● **Explora el material**
1) Según el texto sobre la noción de deber, ¿por qué el pacto entre Jahvéh y el pueblo elegido es "sumamente peculiar"? Responde en una a tres oraciones.
2) Prolonga el texto sobre la noción de deber a partir del punto en que se detiene.

● **Sección de texto**
- - - -
Jahvéh se compromete a proteger al pueblo elegido y éste a cumplir ciertas obligaciones
que se han tradicionalmente resumido en las "tablas de la ley"
recibidas en los faldeos del Sinaí. En caso de no cumplir su parte, Jahvéh no
se limitará a no cumplir la suya, sino que castigará al pueblo de dura cerviz.
En otras palabras: Israel no puede desahuciar este pacto. Nadie, en particular,
puede abstraerse, ni el pueblo, en conjunto, puede repudiarlo. Como puede
verse, es un pacto sumamente peculiar. Mas, sea de ello lo que fuere, lo que
queda claro es la razón de la obligatoriedad. Notemos, al pasar, que derecho y
moralidad coinciden plenamente en la teocracia israelí.
El
cristianismo no es más que la prolongación del pacto a toda la humanidad. No
hay una novedad absoluta por lo que Jesús hablará de una nueva alianza que
reemplaza y perpetúa a la antigua: "No penséis que he venido a suprimir la
Ley y los profetas; no he venido a abrogarla sino a consumarla"[5].
Muy
distinto es el caso en la cultura griega. Se ha llegado a decir que "el
concepto de deber no existe propiamente en la ética estoica ni en general, en
la moral antigua"[6].
Me parece exagerada esta apreciación si bien puede ser exacta si nos referimos
a la religión oficial grecorromana[7]
cuya mitología abunda en ejemplos de actos inmorales atribuidos a los dioses.
Sin embargo, nos resulta difícil comprender su ausencia, sobre todo, si
recordamos la frase del apóstol: "en verdad, cuando los gentiles, guiados
por la razón natural, sin Ley, cumplen los preceptos de la Ley, son para sí
mismos Ley"[8].
Para
nuestra tradición el más importante pensador griego es, sin duda, Aristóteles.
Son muchos los autores que niegan que en este autor se dé algo parecido al
imperativo categórico kantiano, modelo, al parecer, de obligatoriedad; es más,
aunque nos parezca increíble, se ha llegado a sostener que carece de la noción
de deber[9].
Tal
vez la afirmación más contundente que he hallado sea la siguiente:
"Es
preciso notar que los conceptos de "deber" y "obligación"
y lo que ahora se denomina el sentido "moral" de "debería",
son supervivencias de una concepción legal de la ética. El sentido moderno de
"moral" es así mismo un derivado tardío de estas supervivencias.
- - - -
Entradas del conjunto de datos:
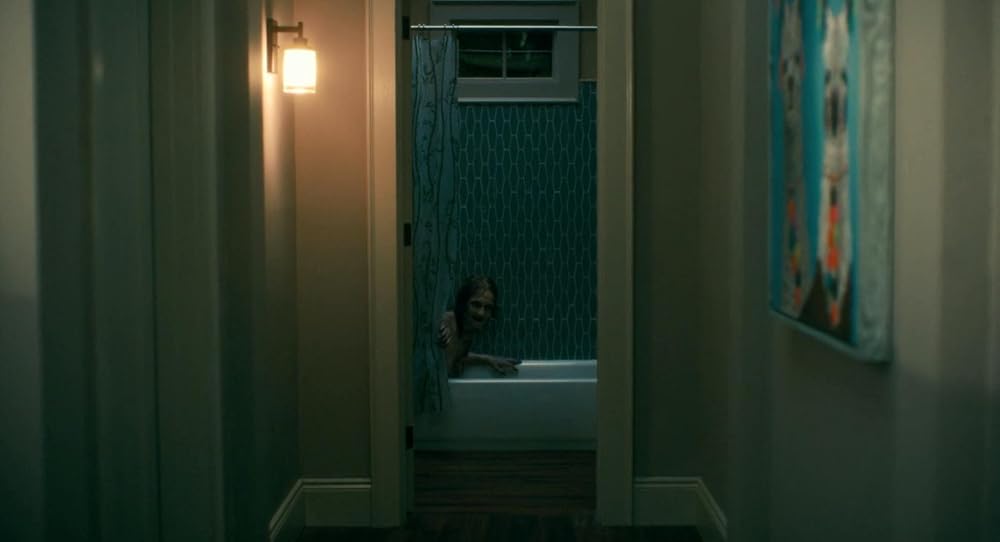
Find the location of a particular element. The width and height of the screenshot is (1000, 542). floor moulding is located at coordinates (341, 496).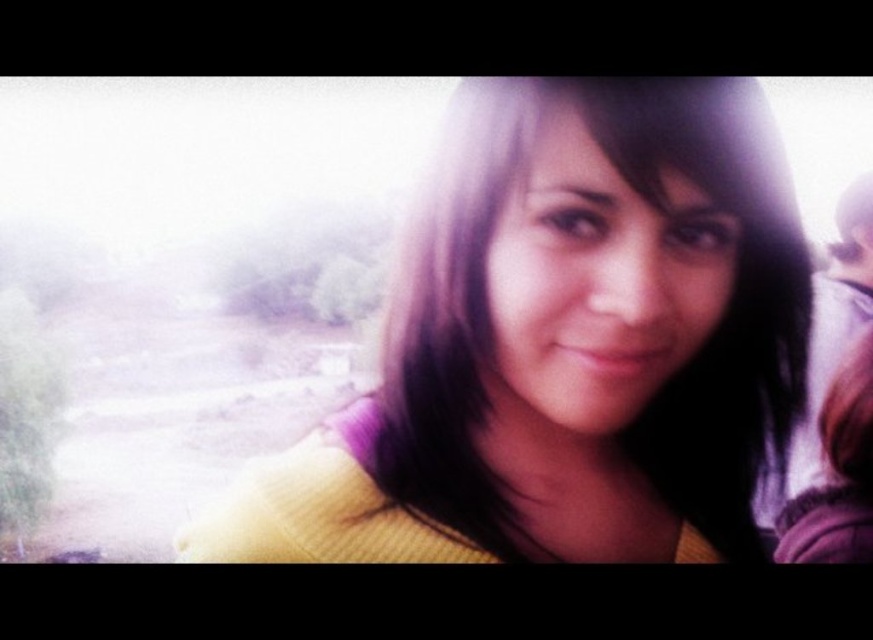
Consider the image. You are trying to decide which sweater to wear today. You have a yellow knitted sweater at center and a smooth purple sweater at right. Which one is wider?

The smooth purple sweater at right is wider than the yellow knitted sweater at center.

From the picture: You are a fashion stylist helping a client choose between the yellow knitted sweater at center and the smooth purple sweater at right. The client wants to know which one is smaller in size. Which one should you recommend?

The yellow knitted sweater at center has a smaller size compared to the smooth purple sweater at right, so you should recommend the yellow knitted sweater at center as the smaller option.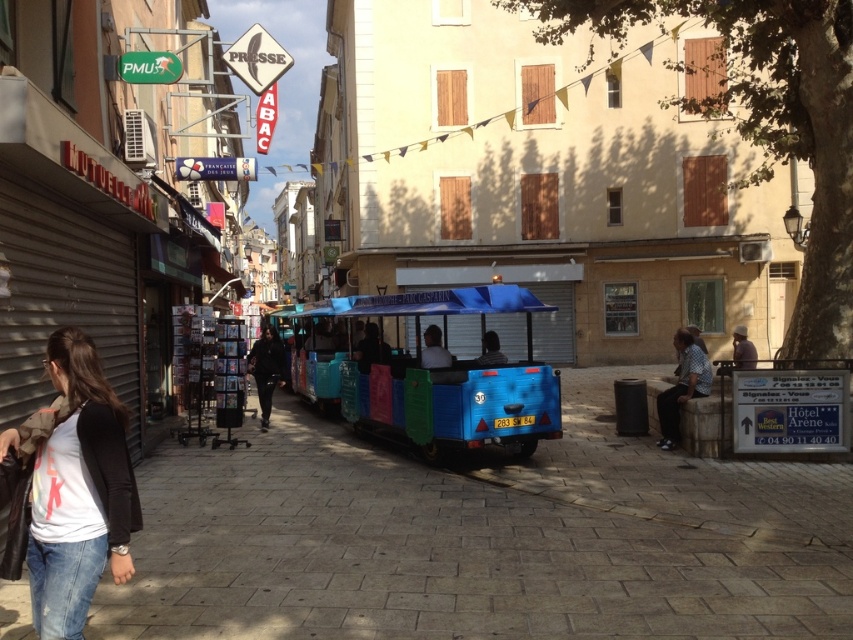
- - - -
● **Conjunto de respuestas**
1) Es peculiar porque Israel no puede desahuciarlo: nadie en particular puede abstraerse de él, ni el pueblo en conjunto puede repudiarlo. Además, si el pueblo no cumple su parte, Jahvéh no se limitará a dejar de cumplir la suya, sino que lo castigará.

2)
Ninguna de estas nociones se presentan en Aristóteles. La idea de que las
acciones que resultan necesarias para apegarse a la justicia y las otras
virtudes son exigencias de la ley divina se encontraba en los estoicos y se
generalizó a través de la cristiandad, cuyas nociones éticas provienen de la
Torá"[10].
Los
dominicos Gauthier y Jolif, en su monumental comentario a la "Ética a Nicómaco",
junto con reconocer que no hay nada parecido a un imperativo categórico, niegan
terminantemente que el Estagirita haya carecido de tal concepto. Lo que ocurre, explican, es que en griego la
palabra "deber" no tiene uso como substantivo, pero sí como verbo;
aquél es reemplazado por el participio neutro: to deón[11].
Es más, la "medida justa", que hace buena a una cosa, depende de un
"lógos", término que habría que traducir, a su juicio, por
"regla racional". También nos llaman la atención sobre el hecho de
que el verbo "déin" - deber - aparece nada menos que 170 veces en
esta ética y, a menudo, con el sentido de obligación que proviene de la
conciencia o de la ley[12].
Todo lo cual nos obliga a reconocer la presencia de la noción de deber en la
Ética Nicomaquea.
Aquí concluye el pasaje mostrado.